Austin-based Texas Monthly food editor Patricia Sharpe said Gardner was far from the only reader disappointed that a favorite patty didn’t make the cut. The magazine published almost a full page of comments from readers who took issue with the list.

Gardner’s complaint was not merely parochial, however. He said the magazine snubbed a specific class of burgers — the kind he loves.

“I have a certain food memory of hamburgers being a certain way, like at a local drive-in sort of place: The patties were always thin, crispy on the edges, the buns were always lightly toasted right on the griddle,” he said, explaining his burger sensibility.

“You get away from that when you start getting your hamburgers in big restaurants (where) you get massive burgers that are thick and dense and almost tough to chew at times, or people get really creative and want to have a gazillion toppings.”

“I didn’t realize I was such a purist or snob until I read that Texas Monthly article, and I reacted so strongly,” Gardner said. “I was angry at the slighting of the hamburger and the slighting of Waco.”
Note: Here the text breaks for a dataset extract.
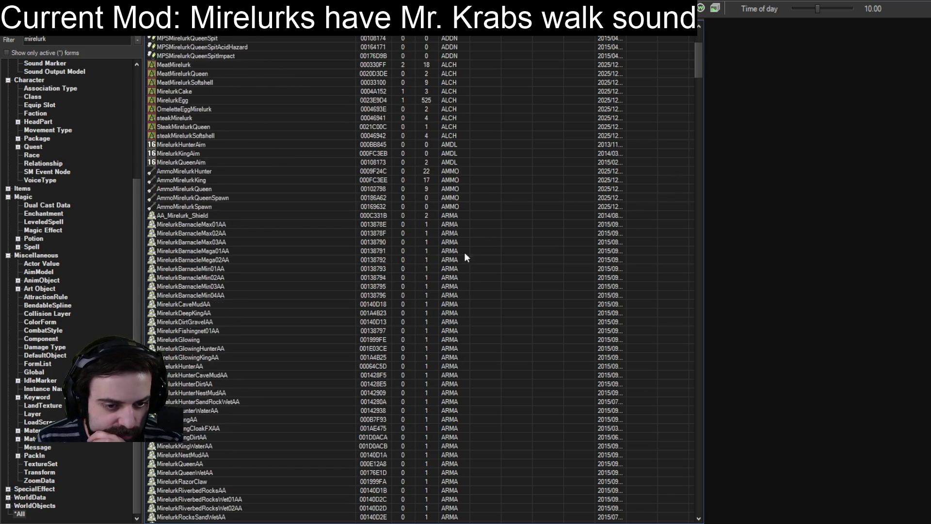
pyautogui.scroll(-8, 463, 232)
As he put it in his letter to the editor, “This traditionally prepared food, so marvelous yet simple, can only be found in a few places, and you missed them all.”

Not all Wacoans agreed that the burger list was too froufrou. Anne Rue — who, along with her husband, Nelson, runs Schmaltz’s Sandwich Shop and Nelson’s Banquet Hall — is out to try all 50 burgers.

While waiting to fly out to her youngest child’s graduation from Texas Tech University, Rue grabbed the burger issue. She noticed a burger near Fredericksburg, where relatives run a bed and breakfast. She flipped the page and saw a mouth-watering burger served at Orlando’s in Lubbock, where her son had worked during college.

“By the time I got to Lubbock, I decided I had a new mission,” Rue said.

She said she and her husband have been to four of the burger places, using their own scoring system, keeping their receipts and having someone from each restaurant sign their page of the Texas Monthly issue.

Rue was quick to point out that as much fun as she was having going through the list, the magazine made a glaring omission when it left out Waco’s Dubl-R Old Fashioned Hamburgers on Herring Avenue.

“For our rating system, we’re doing one to five, and we’re basing that on our Dubl-R burger, which is a five.”

Rue said she wished Texas Monthly would review more restaurants in the area.

“I wish they would come here because I would be upset if they did a sandwich issue and didn’t try Schmaltz’s.”

Rue is not the only member of the restaurant community who feels the region has been overlooked by food critics.

Davin Hightower, co-owner of the Green Room Grille on Austin Avenue, said with eateries in other regions regularly written up in the magazine’s review section, “it’s hard for the little restaurants in Waco to stand up and be noticed.”

When presented with the claim that Texas Monthly has neglected Waco, food editor Patricia Sharpe conceded the point.

“We probably don’t get to Waco as much as it deserves to be gotten to,” Sharpe said.

She attributed the lack of Waco reviews to the fact that Texas Monthly’s 20 or so critics live in other parts of the state.

The reviewers are mostly based in bigger cities, she said, with a few exceptions including a food critic living in tiny Terlingua, near Big Bend National Park.

Biting into his double cheeseburger — two patties, draped in American cheese with shredded lettuce, chopped onions and pickles strategically placed on the bottom and yellow mustard on top — Gardner was nevertheless able to put aside his beef and enjoy the simple pleasure of his meal.

“It just makes me feel really good to see someone doing it the way it was always done,” he said. “No frills, but you don’t need frills with a hamburger.”